As his campaign connects with former city dwellers in suburban Columbia, older voters and recent graduates around Greenville and farmers in the Lowcountry, he’s betting on Graham being seen as out of touch.
“The south is changing,” he said, arguing that for demographic shifts, his state is on a par with Texas, North Carolina and Georgia.
“Folks are losing hope in all communities and they’re looking for policies that speak to their challenges,” Harrison said, adding that ignoring how the pulse of the people is diversifying would do the party a disservice in elections to come.
In Charleston, Washington said she often straddles two identities: a lifelong Carolinian in tune with the conservative culture of the south and a relocating transplant sometimes out of touch with such traditional views.
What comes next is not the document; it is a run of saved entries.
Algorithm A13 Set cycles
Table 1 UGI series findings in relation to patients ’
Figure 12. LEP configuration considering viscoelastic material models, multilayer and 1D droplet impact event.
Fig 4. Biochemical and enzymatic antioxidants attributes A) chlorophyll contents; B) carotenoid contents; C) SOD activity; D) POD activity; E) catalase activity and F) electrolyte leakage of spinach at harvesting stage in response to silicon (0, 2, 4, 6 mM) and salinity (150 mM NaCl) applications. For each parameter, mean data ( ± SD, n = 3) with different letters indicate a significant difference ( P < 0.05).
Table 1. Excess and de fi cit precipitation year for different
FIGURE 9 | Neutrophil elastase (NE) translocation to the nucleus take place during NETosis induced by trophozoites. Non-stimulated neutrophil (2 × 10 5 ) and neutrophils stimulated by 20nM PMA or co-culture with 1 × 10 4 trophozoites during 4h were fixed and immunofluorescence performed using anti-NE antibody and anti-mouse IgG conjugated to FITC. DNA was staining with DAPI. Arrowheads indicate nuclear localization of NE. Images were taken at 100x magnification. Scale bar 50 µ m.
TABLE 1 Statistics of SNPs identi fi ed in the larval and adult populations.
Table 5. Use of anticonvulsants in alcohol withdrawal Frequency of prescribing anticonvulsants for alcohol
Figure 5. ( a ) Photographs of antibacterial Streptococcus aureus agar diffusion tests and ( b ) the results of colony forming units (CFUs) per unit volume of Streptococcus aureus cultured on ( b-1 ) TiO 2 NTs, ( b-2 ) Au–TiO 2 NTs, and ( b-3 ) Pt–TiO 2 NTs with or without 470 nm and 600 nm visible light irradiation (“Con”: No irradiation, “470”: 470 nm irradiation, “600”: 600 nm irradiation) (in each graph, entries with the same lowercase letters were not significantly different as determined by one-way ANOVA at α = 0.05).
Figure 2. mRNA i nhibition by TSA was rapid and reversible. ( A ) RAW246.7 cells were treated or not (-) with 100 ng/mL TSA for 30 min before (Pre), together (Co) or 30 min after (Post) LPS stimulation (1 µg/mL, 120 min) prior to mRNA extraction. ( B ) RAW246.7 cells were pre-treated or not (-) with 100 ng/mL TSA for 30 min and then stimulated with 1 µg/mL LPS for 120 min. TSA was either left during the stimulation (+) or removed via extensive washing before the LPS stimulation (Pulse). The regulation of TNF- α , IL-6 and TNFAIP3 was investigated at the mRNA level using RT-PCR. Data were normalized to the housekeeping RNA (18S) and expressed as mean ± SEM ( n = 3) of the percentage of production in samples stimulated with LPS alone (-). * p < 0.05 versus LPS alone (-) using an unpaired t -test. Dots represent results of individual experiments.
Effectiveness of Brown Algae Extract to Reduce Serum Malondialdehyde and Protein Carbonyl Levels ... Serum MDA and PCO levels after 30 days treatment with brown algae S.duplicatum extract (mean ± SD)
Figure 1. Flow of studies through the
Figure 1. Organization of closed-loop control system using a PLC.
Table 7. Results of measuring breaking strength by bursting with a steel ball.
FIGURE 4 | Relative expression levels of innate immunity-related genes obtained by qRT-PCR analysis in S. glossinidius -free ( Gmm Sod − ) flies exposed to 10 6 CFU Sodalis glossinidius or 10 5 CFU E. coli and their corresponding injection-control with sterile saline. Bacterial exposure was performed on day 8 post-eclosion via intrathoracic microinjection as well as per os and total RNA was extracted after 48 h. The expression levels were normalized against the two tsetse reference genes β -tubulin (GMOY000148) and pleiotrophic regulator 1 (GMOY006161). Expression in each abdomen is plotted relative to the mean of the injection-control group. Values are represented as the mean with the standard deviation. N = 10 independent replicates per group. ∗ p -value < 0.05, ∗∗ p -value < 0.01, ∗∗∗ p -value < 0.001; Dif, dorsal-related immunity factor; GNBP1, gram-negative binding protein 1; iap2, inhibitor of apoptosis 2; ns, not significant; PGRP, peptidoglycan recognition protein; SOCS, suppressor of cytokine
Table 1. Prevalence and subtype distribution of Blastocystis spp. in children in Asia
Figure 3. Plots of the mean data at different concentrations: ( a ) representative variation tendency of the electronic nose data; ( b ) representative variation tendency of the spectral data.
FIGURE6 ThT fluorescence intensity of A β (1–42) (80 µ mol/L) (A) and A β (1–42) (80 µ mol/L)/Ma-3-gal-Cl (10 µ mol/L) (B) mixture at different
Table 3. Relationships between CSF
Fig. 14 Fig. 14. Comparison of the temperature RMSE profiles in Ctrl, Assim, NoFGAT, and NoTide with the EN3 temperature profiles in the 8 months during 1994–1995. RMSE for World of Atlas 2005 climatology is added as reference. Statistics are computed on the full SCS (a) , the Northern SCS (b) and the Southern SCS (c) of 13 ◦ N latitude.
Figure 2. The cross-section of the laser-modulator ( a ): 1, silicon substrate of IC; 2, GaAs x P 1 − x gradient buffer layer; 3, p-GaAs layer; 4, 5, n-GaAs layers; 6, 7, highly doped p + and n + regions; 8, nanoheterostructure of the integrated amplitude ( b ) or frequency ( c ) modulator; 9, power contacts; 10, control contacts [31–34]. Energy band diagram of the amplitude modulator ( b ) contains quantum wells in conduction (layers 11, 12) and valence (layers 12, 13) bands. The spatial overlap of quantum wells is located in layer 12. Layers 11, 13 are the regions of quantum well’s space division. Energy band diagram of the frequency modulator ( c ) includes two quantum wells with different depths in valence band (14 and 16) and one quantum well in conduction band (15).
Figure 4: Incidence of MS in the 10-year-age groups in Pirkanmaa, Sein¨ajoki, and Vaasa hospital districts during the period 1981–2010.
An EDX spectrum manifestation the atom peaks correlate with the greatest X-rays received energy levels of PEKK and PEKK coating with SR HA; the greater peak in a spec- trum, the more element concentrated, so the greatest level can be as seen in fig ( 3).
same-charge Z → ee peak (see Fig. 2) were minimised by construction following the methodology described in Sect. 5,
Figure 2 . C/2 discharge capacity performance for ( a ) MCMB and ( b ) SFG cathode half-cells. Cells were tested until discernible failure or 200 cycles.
“I’m basically South Carolina in human form,” she joked.
This week’s primary may come too soon to reveal a full identity crisis. Even Washington predicts a strong turnout for Biden, adding: “No one touches him on experience.”
Still, she echoes Harrison, saying: “Change is coming.
“We know who we are and where we’ve been but as the south evolves, we evolve. For some of us, that yearning for something bold, something new is just the beginning.”